Colorado Advisor’s Perfect Record Restored With Expungement

*If you’re under FINRA or SEC investigation, or if you have a meritless disclosure on your BrokerCheck, CRD, IARD, or IAPD record, call us right now at (720) 844-8794 to talk with an attorney and receive a priority consultation at no charge.

Award Date: February 17, 2023
Hearing Site: Cheyenne, Wyoming
Respondent Firm: UBS Financial Services Inc.
Claimant Representative: AdvisorLaw

Case Objective:

A Colorado advisor approaching 20 years in the financial services industry had one, pesky customer dispute that had stained his records for more than half of his career. He reached out to HLBS Law to seek expungement of the disclosure through FINRA Dispute Resolution.

Case Summary:

In 2009, an existing client referred a friend of his to our advisor.

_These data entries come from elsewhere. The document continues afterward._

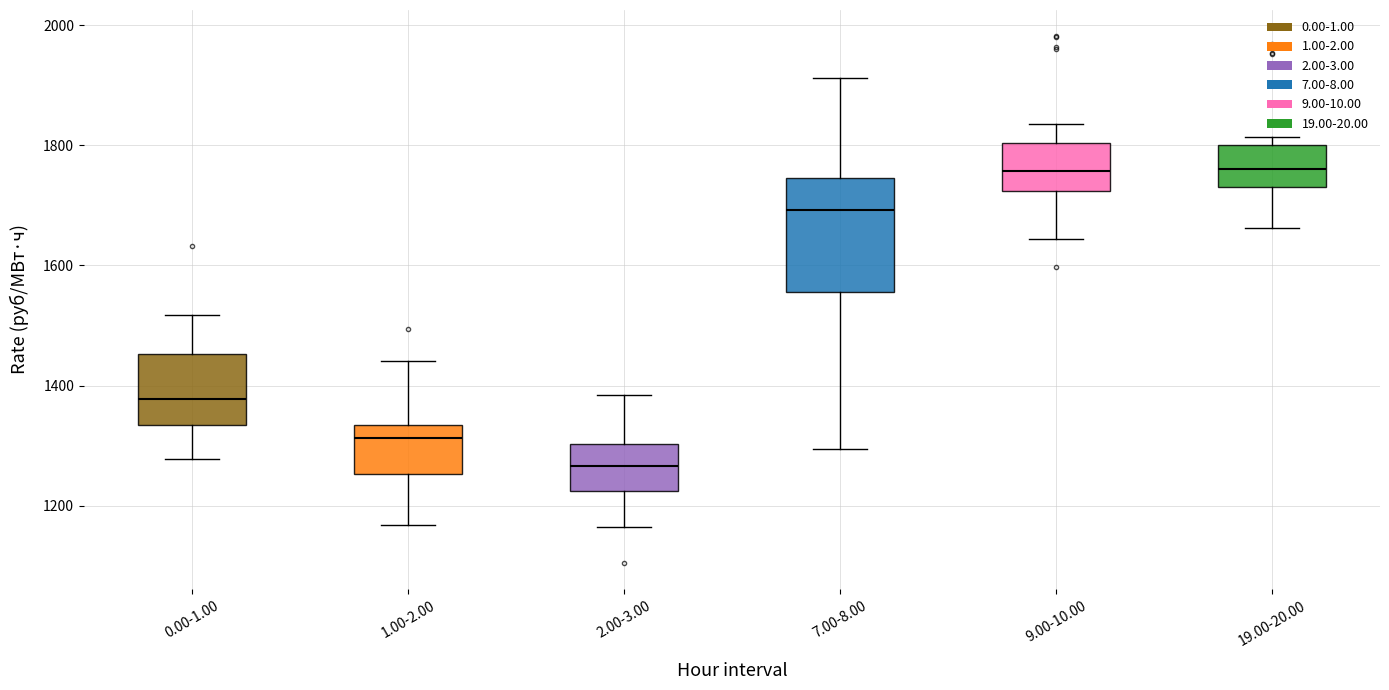

Reading left to right, read every box against the y-axis: the position of its median line, the range the box covers, and the ends of its whiskers. The values are not printed on the chart, so give them approximately, as read against the axis.

0.00-1.00: median 1380, box 1340 to 1460, whiskers 1280 to 1520
1.00-2.00: median 1320, box 1260 to 1340, whiskers 1160 to 1440
2.00-3.00: median 1260, box 1220 to 1300, whiskers 1160 to 1380
7.00-8.00: median 1700, box 1560 to 1740, whiskers 1300 to 1920
9.00-10.00: median 1760, box 1720 to 1800, whiskers 1640 to 1840
19.00-20.00: median 1760, box 1740 to 1800, whiskers 1660 to 1820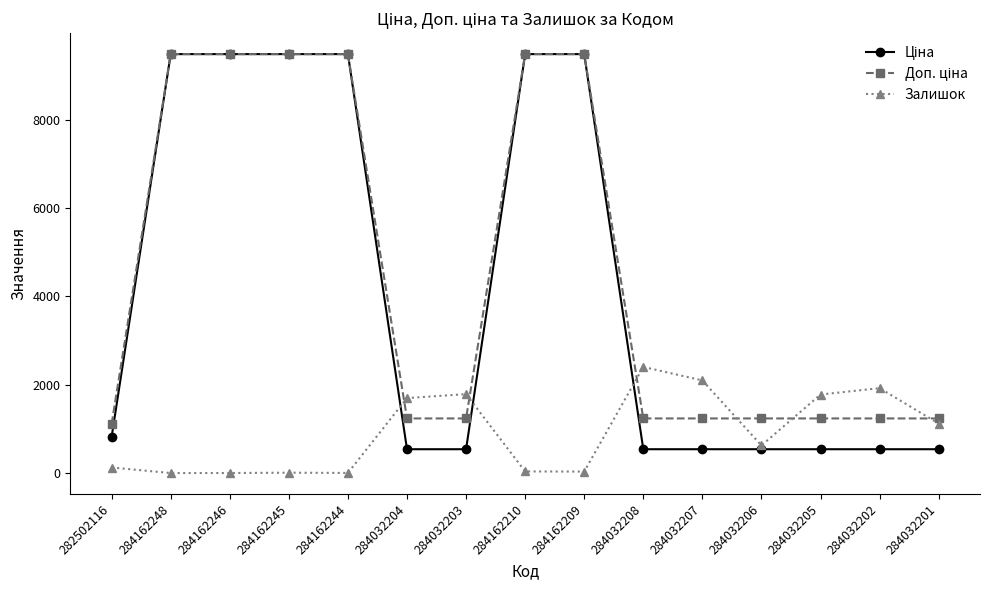

What is the spread (max minus min) of values at 284032206?

696.4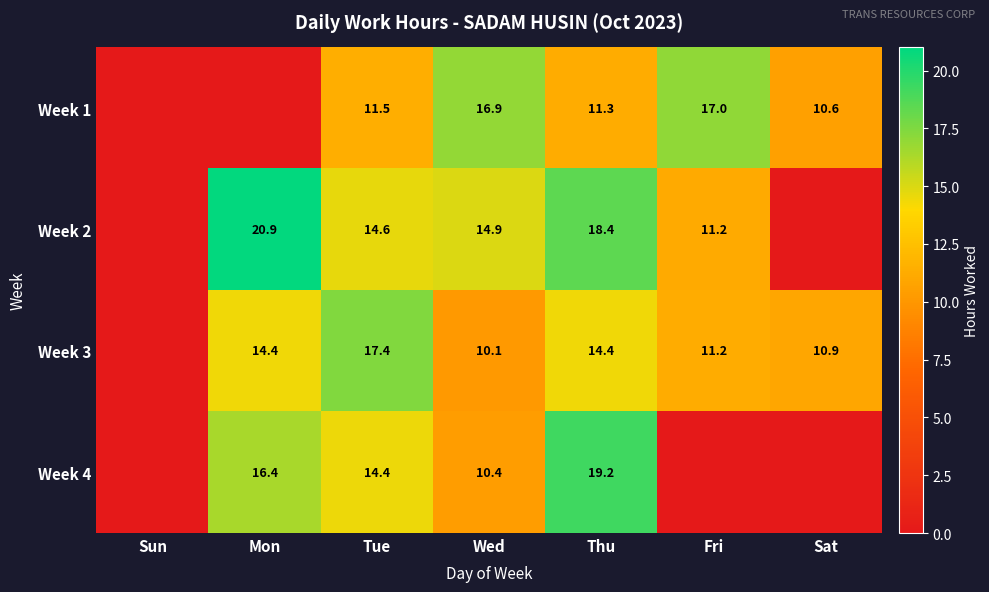

What is the difference between the Week 3 values at Sat and Wed?

0.8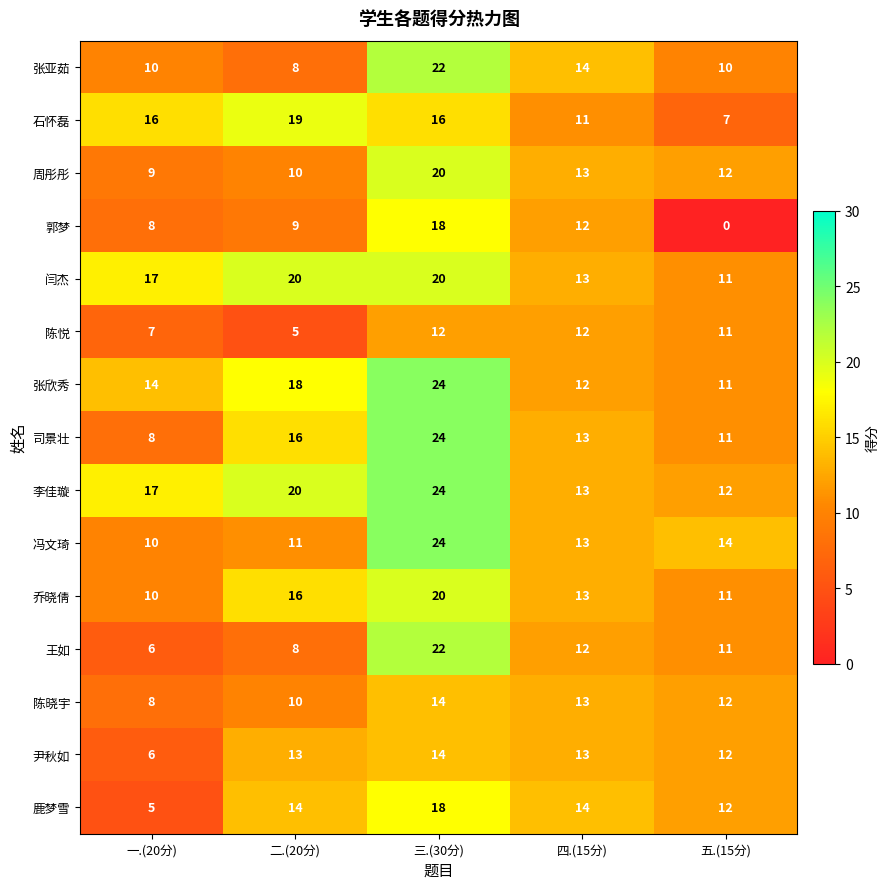

The value of 司景壮 at 一.(20分) is 14. True or false?

False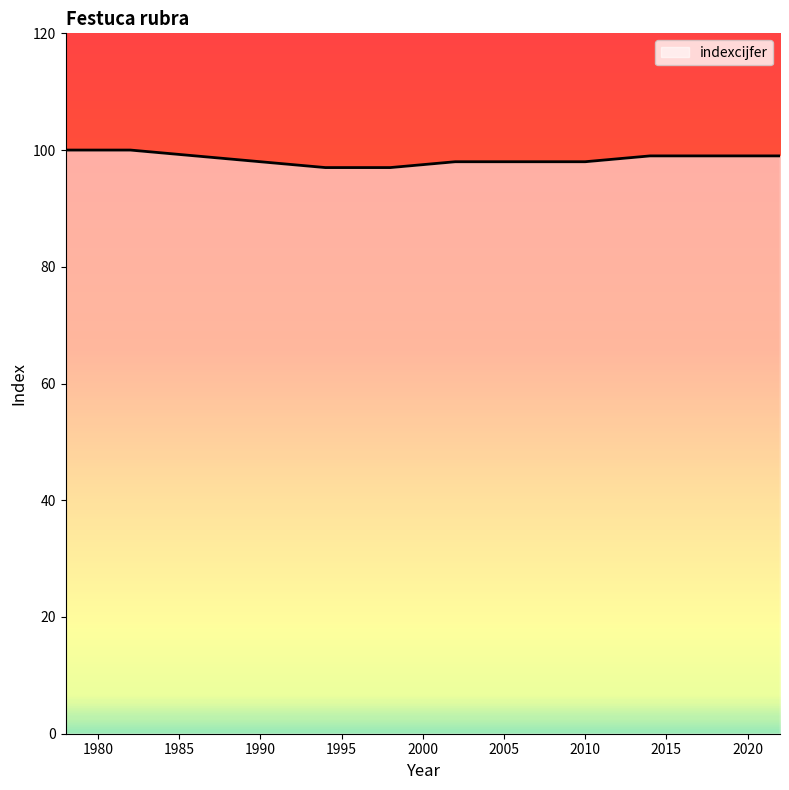

What is the minimum value shown in the chart?

97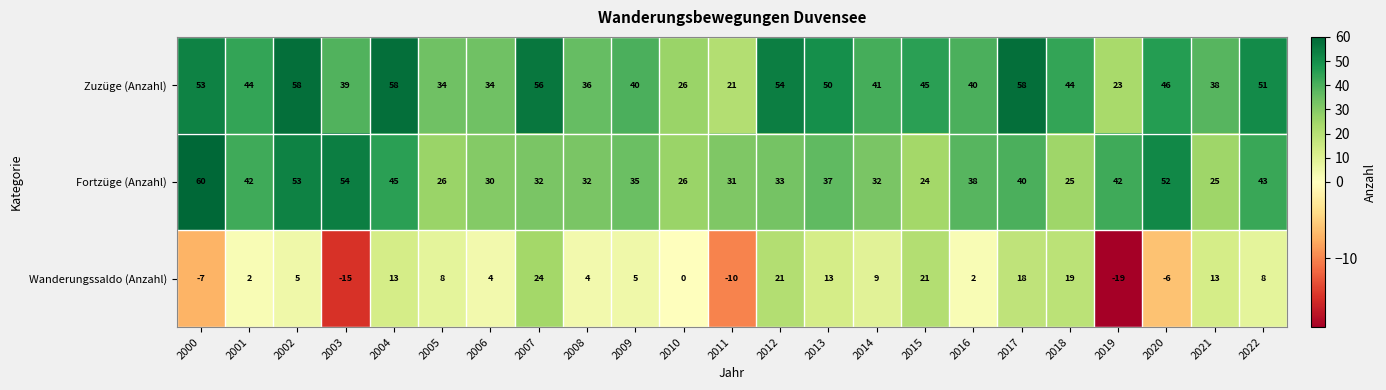

True or false: Zuzüge (Anzahl) has a value of 58 at 2017.

True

The new customer-owned an AXA annuity that she had purchased from a previous advisor several years earlier. The AXA annuity had a death benefit rider, though it did not have any income rider or guarantee. The man who referred the customer-owned an annuity that did have a guaranteed lifetime income rider, and he felt that she could benefit from an annuity with a guaranteed income stream, as well.

Our advisor met with the customer, the man who had referred her, and the customer’s daughter-in-law to discuss the customer’s annuity. Based on her investor profile, our advisor recommended a Section 1035 exchange of the AXA annuity for a new annuity that provided a guaranteed lifetime income benefit rider, as well as a non-reducing death benefit. The new annuity offered the highest level of guaranteed lifetime income available in a variable annuity for an investor such as the customer.

She purchased the new annuity and completed and signed all required documentation. Per firm policy, our advisor did not receive a commission on the sale. The advisor and customer spoke on a regular basis for the next three years, and the customer received the guaranteed income from the annuity.

At one point, the customer began to correspond with her previous advisor who had sold her the AXA annuity. It appeared that that advisor encouraged the customer to lodge a formal claim against our advisor and his firm. The customer then claimed that she had not known that exchanging the AXA annuity meant giving up its death benefit — despite the fact that she had acknowledged that in both conversations and writing and she had a death benefit with her new annuity contract. The customer’s claim was reported to our advisor’s records, alleging that the new annuity hadn’t provided the customer with income and that her signatures had been forged. She sought $35,000 in damages, and the firm settled with her for $32,600.

Result:

The firm responded to the advisor’s statement of claim for FINRA arbitration and did not oppose his expungement request. It did not participate in the hearing, nor did the customer, as she was deceased. The FINRA Arbitrator reviewed the advisor’s records and the settlement agreement, as well as the documents submitted. He listened to the advisor’s testimony and the arguments for expungement presented by AdvisorLaw.

The Arbitrator noted that “The Customer requested that [the advisor] change her annuity so that it would provide her income during her lifetime” and that the advisor “explained that annuities cannot simply be changed and that he could obtain for her a different annuity that would provide her income.” He explained that “All of these transactions were thoroughly explained over multiple meetings, and the Customer signed and initialed the appropriate documents.” The Arbitrator found the customer’s allegations to be factually impossible or clearly erroneous, as “(1) the annuity, as demonstrated from both the testimony and exhibits, did provide [the customer] income during her lifetime and (2) her signatures were witnessed and subsequently authenticated by a handwriting expert.

Interestingly, the Arbitrator also granted expungement on the basis of FINRA Rule 2080(b)(1)(B), which puts forth the standard that expungement is warranted when the advisor was not involved in the alleged sales-practice violation. The Arbitrator cited the fact that there was no sales-practice violation of forgery in support of his decision.

With the sole dispute wiped from his records, this advisor can move forward with perfectly clean public BrokerCheck and CRD records.